The Financial Conduct Authority (FCA) said it held a “constructive” meeting, after summoning banks to discuss concerns surrounding interest rates for savers lagging behind the cost of mortgages.
“We have challenged firms where their decision making has been slow,” read a statement from the regulator. “Those in the room recognised that they needed to do more to help their consumers access the best rates - we too recognise there is a need for further guidance, and will continue our focus on this.
“We have previously committed to reporting at the end of the month on how the savings market is supporting savers to benefit from higher interest rates; we will set out then whether further steps are needed.”
A new consumer duty will come into force at the end of July, forcing financial firms to put customers at the heart of what they do.
The FCA said that through preparation for the consumer duty, “we have started to see some positive action by banks and building societies to improve their rates, and to ensure their customers are benefiting from better value products”, adding: “We now want to see that progress accelerate.”
The regulator stated that it is also increasingly seeing customers switching their savings products to those with higher rates, urging savers to shop around to make sure they’re getting the best deal.
Yesterday there were also discussions about how the new consumer duty would set a new standard for firms from the end of July, including on savings rates.
David Postings, chief executive of UK Finance, which represents the banking and finance industry, said: “The savings market is competitive, with a wide range of different accounts available to help people with their individual saving needs, but we always encourage customers to shop around for the type of account that best suits them.
“We look forward to continuing to work with the regulator on this important topic.”
Bosses from HSBC, NatWest, Lloyds and Barclays were among those invited to the meeting.
According to data from Moneyfactscompare, the average easy access savings rate on offer is 2.49%.
Average two and five-year fixed-rate mortgage rates recently broke through the 6% mark for the first time this year, having previously been above 6% during the market volatility that followed last autumn’s mini-budget.
The average two-year fixed homeowner mortgage rate is 6.52% and the average five-year fixed mortgage rate is 6.02%.
The Bank of England base rate is currently 5%, having increased 13 times in a row as it tries to subdue stubbornly high inflation.
The Treasury Committee has been among those pressing banks to address concerns about the savings rates being paid.
Providers have been adjusting some savings rates upwards in recent days, and on Thursday morning there was a flurry of new savings announcements.
Skipton Building Society launched a new bonus saver on Thursday, offering savers a rate of 4.22% in its first year, which then reverts to 3.6%.
HSBC announced on Thursday that some savings rate changes would take place from Friday, including new rates of 5.05% on its one-year fixed-rate saver and 5.1% on its two-year fixed-rate saver.

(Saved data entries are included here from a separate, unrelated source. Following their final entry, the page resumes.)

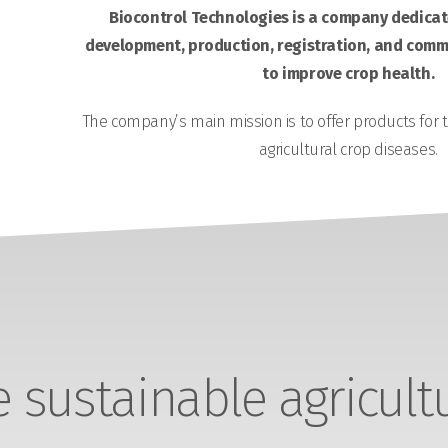
Biocontrol Technologies is a company dedicate
development, production, registration, and comme
to improve crop health.
The company’s main mission is to offer products for 
agricultural crop diseases.
sustainable agricult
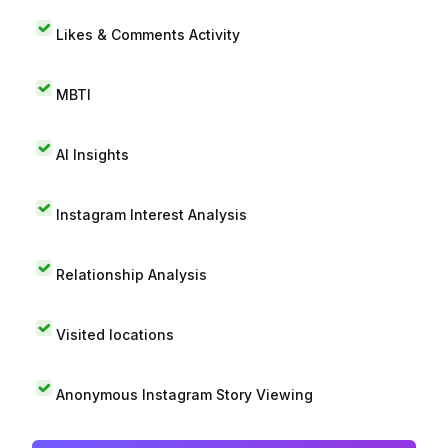
Likes & Comments Activity
MBTI
AI Insights
Instagram Interest Analysis
Relationship Analysis
Visited locations
Anonymous Instagram Story Viewing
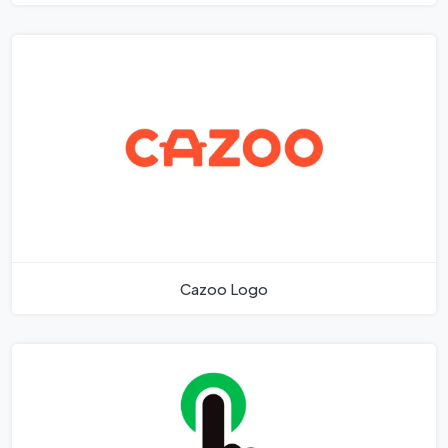
Cazoo Logo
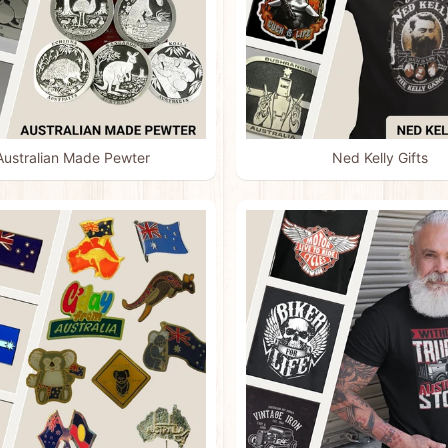
Australian Made Pewter
Ned Kelly Gifts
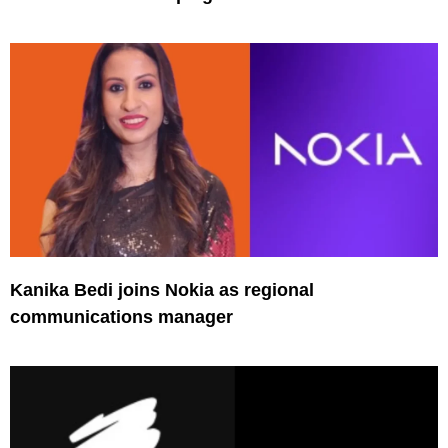
Kanika Bedi joins Nokia as regional
communications manager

This follows some savings rate increases on HSBC accounts unveiled last week.
Yorkshire Building Society launched a new range of fixed-rate Isas on Thursday, including a one-year fixed-rate Isa at 5.1% and a two-year fixed-rate Isa at 5.2%.
Meanwhile, Shawbrook launched a new easy access savings account on Thursday, paying a rate of 4.35%.
On Wednesday, Coventry Building Society unveiled a one-year fixed-rate Isa at 5.3% and a two-year fixed-rate Isa at 5.4%.
Nationwide Building Society also announced some new savings deals on Wednesday, including a one-year fixed-rate Isa and one-year fixed-rate bonds paying 5.1%.
Laith Khalaf, head of investment analysis at AJ Bell, said: “An astonishing amount of money, amounting to the tune of £250bn, is sitting in cash accounts paying no interest, according to Bank of England data.
“Savers shouldn’t wait for the banks to start paying decent rates on their accounts though, by voting with their feet, savers can obtain significantly better rates and put some much-needed competitive pressure on banks to boot.”
Jenny Ross, editor of Which? Money, said: “While high street banks are happy to pass on higher interest rates to mortgage holders, they continue to drag their heels when it comes to offering savers more competitive rates, so it’s right that the regulator is holding them to account.
“In the midst of the worst cost-of-living crisis in decades, it’s crucial that savers get a decent return on the money they’re able to put away – yet some of the country’s biggest banks continue to offer rates far below market-leading alternatives.
“The FCA’s consumer duty, which comes into force later this month, must be used to hold high street banks’ feet to the fire and ensure more firms do the right thing.”
Asked previously whether the banks’ behaviour amounted to profiteering, Prime Minister Rishi Sunak’s official spokesman said: “It’s something the regulator is looking into.”
Government minister Chris Philp said it was “wrong” that some banks “haven’t increased the rates they pay savers commensurately”.
“I think the FCA are quite right to call them in and raise that forcefully,” he told Sky News. “We do need banks to behave in a way that’s fair, reasonable and is properly competitive as well.”